ECE 4822: Matrix Multiplication Benchmarks


The table below represents some benchmarks for a 1000x1000 32-bit floating-point multiplication run on nedc_000 (Intel(R) Xeon(R) CPU E5-2620 v4 @ 2.10GHz). All cells contain the amount of CPU used in secs, averaged over a large number of iterations.
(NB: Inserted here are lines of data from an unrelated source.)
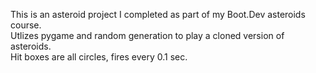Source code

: This is an asteroid project I completed as part of my Boot.Dev asteroids course.  
Utlizes pygame and random generation to play a cloned version of asteroids.  
Hit boxes are all circles, fires every 0.1 sec.
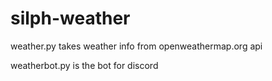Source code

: # silph-weather

weather.py takes weather info from openweathermap.org api

weatherbot.py is the bot for discord
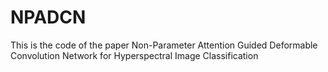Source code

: # NPADCN
This is the code of the paper Non-Parameter Attention Guided Deformable Convolution Network for Hyperspectral Image Classification
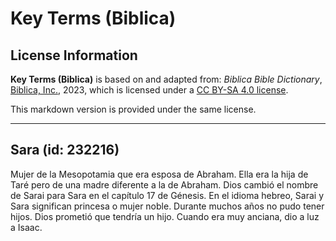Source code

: # Key Terms (Biblica)

## License Information

**Key Terms (Biblica)** is based on and adapted from: _Biblica Bible Dictionary_, [Biblica, Inc.](https://www.biblica.com/), 2023, which is licensed under a [CC BY-SA 4.0 license](https://creativecommons.org/licenses/by-sa/4.0/legalcode.en).

This markdown version is provided under the same license.



--------------------------------

## Sara (id: 232216)

Mujer de la Mesopotamia que era esposa de Abraham. Ella era la hija de Taré pero de una madre diferente a la de Abraham. Dios cambió el nombre de Sarai para Sara en el capítulo 17 de Génesis. En el idioma hebreo, Sarai y Sara significan princesa o mujer noble. Durante muchos años no pudo tener hijos. Dios prometió que tendría un hijo. Cuando era muy anciana, dio a luz a Isaac.


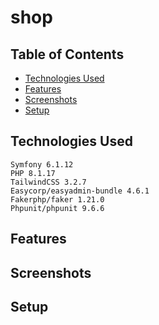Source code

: # shop

## Table of Contents
* [Technologies Used](#technologies-used)
* [Features](#features)
* [Screenshots](#screenshots)
* [Setup](#setup)

## Technologies Used

    Symfony 6.1.12
    PHP 8.1.17
    TailwindCSS 3.2.7
    Easycorp/easyadmin-bundle 4.6.1
    Fakerphp/faker 1.21.0
    Phpunit/phpunit 9.6.6
    
## Features

## Screenshots

## Setup
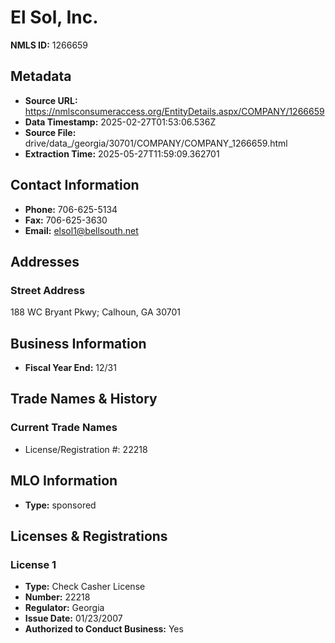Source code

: # El Sol, Inc.

**NMLS ID:** 1266659

## Metadata
- **Source URL:** https://nmlsconsumeraccess.org/EntityDetails.aspx/COMPANY/1266659
- **Data Timestamp:** 2025-02-27T01:53:06.536Z
- **Source File:** drive/data_/georgia/30701/COMPANY/COMPANY_1266659.html
- **Extraction Time:** 2025-05-27T11:59:09.362701

## Contact Information
- **Phone:** 706-625-5134
- **Fax:** 706-625-3630
- **Email:** elsol1@bellsouth.net

## Addresses
### Street Address
188 WC Bryant Pkwy; Calhoun, GA 30701

## Business Information
- **Fiscal Year End:** 12/31

## Trade Names & History
### Current Trade Names
- License/Registration #: 22218

## MLO Information
- **Type:** sponsored

## Licenses & Registrations

### License 1
- **Type:** Check Casher License
- **Number:** 22218
- **Regulator:** Georgia
- **Issue Date:** 01/23/2007
- **Authorized to Conduct Business:** Yes

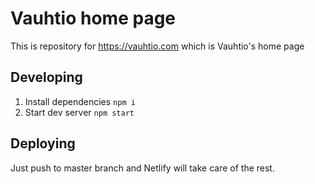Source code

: # Vauhtio home page

This is repository for https://vauhtio.com which is Vauhtio's home page

## Developing

1. Install dependencies `npm i`
2. Start dev server `npm start`

## Deploying

Just push to master branch and Netlify will take care of the rest.
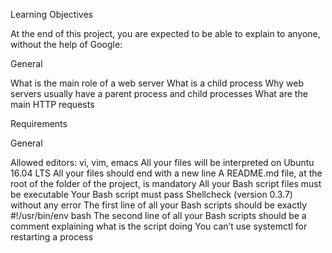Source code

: Learning Objectives

At the end of this project, you are expected to be able to explain to anyone, without the help of Google:

General

What is the main role of a web server
What is a child process
Why web servers usually have a parent process and child processes
What are the main HTTP requests

Requirements

General

Allowed editors: vi, vim, emacs
All your files will be interpreted on Ubuntu 16.04 LTS
All your files should end with a new line
A README.md file, at the root of the folder of the project, is mandatory
All your Bash script files must be executable
Your Bash script must pass Shellcheck (version 0.3.7) without any error
The first line of all your Bash scripts should be exactly #!/usr/bin/env bash
The second line of all your Bash scripts should be a comment explaining what is the script doing
You can’t use systemctl for restarting a process
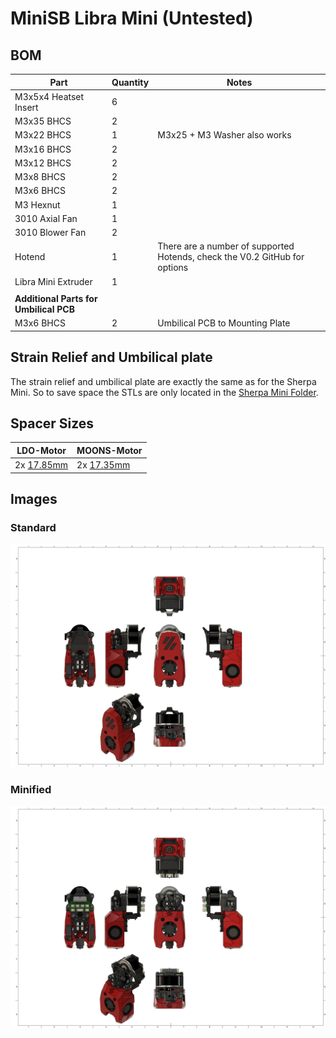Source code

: # MiniSB Libra Mini (Untested)

## BOM
| Part | Quantity | Notes |
|--|----------|----|
| M3x5x4 Heatset Insert | 6 | |
| M3x35 BHCS | 2 | |
| M3x22 BHCS | 1 | M3x25 + M3 Washer also works |
| M3x16 BHCS | 2 |
| M3x12 BHCS | 2 | |
| M3x8 BHCS | 2 | |
| M3x6 BHCS | 2 | |
| M3 Hexnut | 1 |
| 3010 Axial Fan | 1 |
| 3010 Blower Fan | 2 |
| Hotend | 1 | There are a number of supported Hotends, check the V0.2 GitHub for options |
| Libra Mini Extruder | 1 |
| | | | |
| **Additional Parts for Umbilical PCB** | | |
| M3x6 BHCS | 2 | Umbilical PCB to Mounting Plate |

## Strain Relief and Umbilical plate
The strain relief and umbilical plate are exactly the same as for the Sherpa Mini.
So to save space the STLs are only located in the [Sherpa Mini Folder](../Sherpa_Mini/).

## Spacer Sizes

| LDO-Motor                                                     | MOONS-Motor                                                   |
| ---- | ---- |
| 2x [17.85mm](/Spacers/Octagon-STL/Octagon_Spacer_17.85mm.stl) | 2x [17.35mm](/Spacers/Octagon-STL/Octagon_Spacer_17.35mm.stl) |

## Images

### Standard

![Standard](images/Libra_Mini_1.png)

### Minified

![Minified](images/Libra_Mini_Minified_1.png)
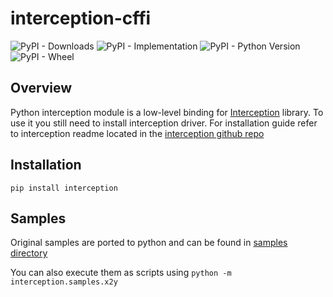 interception-cffi
=================
![PyPI - Downloads](https://img.shields.io/pypi/dm/interception)
![PyPI - Implementation](https://img.shields.io/pypi/implementation/interception)
![PyPI - Python Version](https://img.shields.io/pypi/pyversions/interception)
![PyPI - Wheel](https://img.shields.io/pypi/wheel/interception)



Overview
--------

Python interception module is a low-level binding for [Interception][interception] library.
To use it you still need to install interception driver.
For installation guide refer to interception readme located in the [interception github repo][interception]

Installation
--------

`pip install interception`


Samples
-------

Original samples are ported to python and can be found in [samples directory][samples]

You can also execute them as scripts using
`python -m interception.samples.x2y`


[interception]: https://github.com/oblitum/interception/
[samples]: https://github.com/vpoverennov/interception-cffi/tree/master/samples
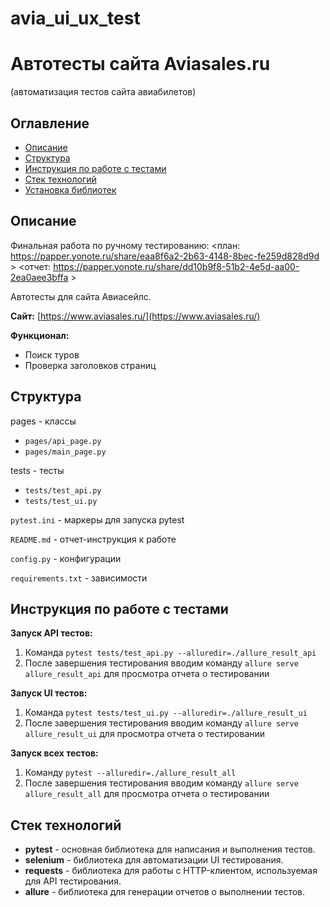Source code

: # avia_ui_ux_test
# Автотесты сайта Aviasales.ru 
(автоматизация тестов сайта авиабилетов)
## Оглавление 

- [Описание](#описание)
- [Структура](#структура)
- [Инструкция по работе с тестами](#инструкция)
- [Стек технологий](#стек-технологий)
- [Установка библиотек](#установка-библиотек)

## Описание
Финальная работа по ручному тестированию: 
<план: https://papper.yonote.ru/share/eaa8f6a2-2b63-4148-8bec-fe259d828d9d >
<отчет: https://papper.yonote.ru/share/dd10b9f8-51b2-4e5d-aa00-2ea0aee3bffa >


Автотесты для сайта Авиасейлс.

**Сайт:** [https://www.aviasales.ru/](https://www.aviasales.ru/)

**Функционал:**
- Поиск туров
- Проверка заголовков страниц

## Структура

pages - классы
* `pages/api_page.py`
* `pages/main_page.py` 

tests - тесты
* `tests/test_api.py` 
* `tests/test_ui.py` 
  
`pytest.ini` - маркеры для запуска pytest

`README.md` - отчет-инструкция к работе

`config.py` - конфигурации

`requirements.txt` - зависимости

## Инструкция по работе с тестами
**Запуск API тестов:**

1. Команда `pytest tests/test_api.py --alluredir=./allure_result_api`
2. После завершения тестирования вводим команду `allure serve allure_result_api` для просмотра отчета о тестировании

**Запуск UI тестов:**

1. Команда `pytest tests/test_ui.py --alluredir=./allure_result_ui`
2. После завершения тестирования вводим команду `allure serve allure_result_ui` для просмотра отчета о тестировании

**Запуск всех тестов:**

1. Команду `pytest --alluredir=./allure_result_all`
2. После завершения тестирования вводим команду `allure serve allure_result_all` для просмотра отчета о тестировании

## Стек технологий
- **pytest** - основная библиотека для написания и выполнения тестов.
- **selenium** - библиотека для автоматизации UI тестирования.
- **requests** - библиотека для работы с HTTP-клиентом, используемая для API тестирования.
- **allure** - библиотека для генерации отчетов о выполнении тестов.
The hyperlink sends you to the code used to generate this benchmark.

Participant Array Pointers Fast Boost STL Eigen GPU #1 GPU #2
Acosta Del Vecchio, Miguel 1.145 1.267 1.152 1.411 0.781 N/A 12.072 0.006000
Aliman, Yamen 1.171 1.263 0.562 0.218 1.120 N/A 18.140 0.000534
Bici, Daniel 1.092 1.399 1.072 0.747 1.467 0.087 12.753 0.032000
Khantan, Mehdi 1.221 1.265 3.240 0.663 1.241 N/A 34.000 0.000860
Notes:
  1. The times reported under GPU #1 are a GPU version of the C code reported under "Pointers". This is a non-parallel version that does not exploit parallelism on the GPU. The GPU used was an NVIDIA A40 (hosted on nedc_012, which has two AMD EPYC 7413 24-Core processors).

  2. The times reported under GPU #2 are for a single GPU version that uses an optimal number of blocks and threads (shown in parentheses). The GPU used was an NVIDIA A40 (hosted on nedc_012, which has two AMD EPYC 7413 24-Core processors).